Om hen te helpen zijn gerichtere maatregelen van de overheid nodig. Brede compensatiemaatregelen, zoals verlaging van energiebelasting of benzineaccijns, komen namelijk vooral hogere inkomens ten goede, omdat zij over het algemeen meer energie en benzine gebruiken. En op die groep hoeven de maatregelen niet gericht te zijn.
4. Maar de middeninkomens worden toch ook hard getroffen door de stijgende prijzen?
Dat klopt, maar de overheid kan niet het koopkrachtverlies van iedereen compenseren. Daarom kunnen de werkgevers- en werknemersorganisaties hier een belangrijke rol spelen. Er is namelijk ruimte voor verdere loonsverhogingen, dat blijkt uit een nieuwe publicatie van DNB. De lonen stijgen nog lang niet zo hard als de inflatie. De verwachting is dat de lonen in Nederland dit jaar met 3,2 procent stijgen, terwijl de prijzen met veel hogere percentages stijgen. In juli van dit jaar waren de prijzen bijvoorbeeld 12 procent hoger dan in juli vorig jaar. In de cao-onderhandelingen moeten werkgevers- en werknemersorganisaties komen tot een passende loonstijging die het koopkrachtverlies kan verzachten. Die ruimte voor loongroei zal per bedrijfstak verschillend zijn omdat sommige bedrijven bijvoorbeeld harder worden getroffen door de oplopende energieprijzen dan anderen.
5. Tijdens de coronacrisis waren we gebaat bij brede financiële steun van de overheid. Nu zijn we dat juist niet. Hoe zit dat?
Het is verleidelijk om de overheid weer de portemonnee te laten trekken. En dus de eigen begrotingsregels opnieuw opzij te zetten en het tekort te laten oplopen. Dit is immers een medicijn dat tijdens de pandemie ook heeft gewerkt. Maar niet elke kwaal vraagt om hetzelfde medicijn. We zitten namelijk in een andere situatie: de steunmaatregelen tijdens de pandemie waren met name bedoeld om oplopende werkloosheid te voorkomen, terwijl de arbeidsmarkt nu juist bijzonder krap is.
Zoals bij vraag twee beschreven, hebben we nu te maken met hoge prijzen als gevolg van een tekort aan producten en diensten.
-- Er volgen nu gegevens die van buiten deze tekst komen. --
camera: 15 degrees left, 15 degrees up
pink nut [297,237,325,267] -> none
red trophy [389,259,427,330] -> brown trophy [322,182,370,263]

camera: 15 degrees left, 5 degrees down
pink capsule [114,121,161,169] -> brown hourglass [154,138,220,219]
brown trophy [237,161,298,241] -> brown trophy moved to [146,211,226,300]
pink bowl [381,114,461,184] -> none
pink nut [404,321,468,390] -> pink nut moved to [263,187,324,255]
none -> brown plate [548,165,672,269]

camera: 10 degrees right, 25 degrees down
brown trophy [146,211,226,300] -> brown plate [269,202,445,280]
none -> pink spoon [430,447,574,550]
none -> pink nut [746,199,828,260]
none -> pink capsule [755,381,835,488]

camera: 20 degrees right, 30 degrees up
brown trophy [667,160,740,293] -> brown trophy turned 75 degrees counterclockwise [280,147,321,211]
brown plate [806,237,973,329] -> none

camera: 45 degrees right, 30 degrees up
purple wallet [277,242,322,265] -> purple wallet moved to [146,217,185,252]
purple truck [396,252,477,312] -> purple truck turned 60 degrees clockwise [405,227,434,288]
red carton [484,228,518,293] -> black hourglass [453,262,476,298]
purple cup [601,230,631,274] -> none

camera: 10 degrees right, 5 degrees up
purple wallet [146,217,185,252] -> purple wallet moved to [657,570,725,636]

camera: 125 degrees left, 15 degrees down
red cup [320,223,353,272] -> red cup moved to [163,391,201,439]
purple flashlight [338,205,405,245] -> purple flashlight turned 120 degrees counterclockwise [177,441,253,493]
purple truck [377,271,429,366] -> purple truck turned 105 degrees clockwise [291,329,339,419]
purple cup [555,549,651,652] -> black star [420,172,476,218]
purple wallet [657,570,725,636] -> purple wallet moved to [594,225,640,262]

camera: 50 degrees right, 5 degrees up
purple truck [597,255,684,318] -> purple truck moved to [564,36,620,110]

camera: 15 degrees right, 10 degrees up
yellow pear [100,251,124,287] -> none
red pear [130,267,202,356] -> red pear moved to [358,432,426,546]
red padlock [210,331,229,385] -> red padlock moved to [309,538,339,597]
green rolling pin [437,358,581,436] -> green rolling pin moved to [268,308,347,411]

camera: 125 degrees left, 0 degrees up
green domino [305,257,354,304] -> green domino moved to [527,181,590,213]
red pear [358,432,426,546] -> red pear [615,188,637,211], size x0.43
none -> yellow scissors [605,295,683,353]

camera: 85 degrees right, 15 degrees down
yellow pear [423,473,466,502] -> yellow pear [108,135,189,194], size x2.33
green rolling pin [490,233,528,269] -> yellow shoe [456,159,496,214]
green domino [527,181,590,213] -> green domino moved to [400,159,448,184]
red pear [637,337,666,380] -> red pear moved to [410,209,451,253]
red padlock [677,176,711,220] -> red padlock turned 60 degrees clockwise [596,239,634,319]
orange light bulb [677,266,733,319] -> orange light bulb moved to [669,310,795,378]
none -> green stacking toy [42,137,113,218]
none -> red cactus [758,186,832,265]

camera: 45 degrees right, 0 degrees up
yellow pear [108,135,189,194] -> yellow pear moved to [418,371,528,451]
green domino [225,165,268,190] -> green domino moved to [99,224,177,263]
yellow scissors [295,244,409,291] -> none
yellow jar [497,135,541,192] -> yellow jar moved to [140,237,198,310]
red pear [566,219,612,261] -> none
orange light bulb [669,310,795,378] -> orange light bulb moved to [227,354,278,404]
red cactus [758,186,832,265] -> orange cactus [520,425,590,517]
En die zogenoemde aanbodbeperkingen zijn niet zomaar weg. Als energieprijzen langere tijd hoog blijven, is het ook van belang dat we onze economie en samenleving aanpassen. Langdurige compensatie vanuit de overheid kan dit proces vertragen.
Daarbij heeft het kabinet in het coalitieakkoord al veel geld uitgetrokken voor thema’s als klimaat, stikstof, defensie en onderwijs. Hoewel de verwachte ontwikkeling van de overheidsfinanciën in onze meest recente raming nog relatief gunstig is, kan het beeld ook omslaan als economische ontwikkelingen tegenvallen. Ter illustratie: in de jaren na de financiële crisis van 2008/2009 liep de overheidsschuld met 25 procentpunt op. Dit noopt tot voorzichtigheid in het begrotingsbeleid.
6. Dus we moeten ook vasthouden aan begrotingsregels. Waarom is dat zelfs in zulke onzekere tijden belangrijk?
De overheid kan niet onbeperkt geld uitgeven zonder op een gegeven moment drastisch te moeten bezuinigen, anders leggen we de rekening neer bij volgende generaties. Begrotingsregels zijn er niet voor niets. Ze zorgen ervoor dat we pijn niet vooruit blijven schuiven. De gestegen energiekosten betekenen nu eenmaal dat ons land armer wordt. De overheid kan wel kijken hoe de pijn verdeeld wordt.
Nederland kent sowieso een sterke traditie van begrotingsdiscipline. Bedoeld om in goede tijden buffers op te bouwen om te voorkomen dat er in slechte tijden bezuinigd moet worden. Door onze begrotingsdiscipline is de schuld van de Nederlandse overheid in vergelijking met landen om ons heen relatief laag. En dat is niet alleen voor ons, maar ook voor generaties na ons goed nieuws.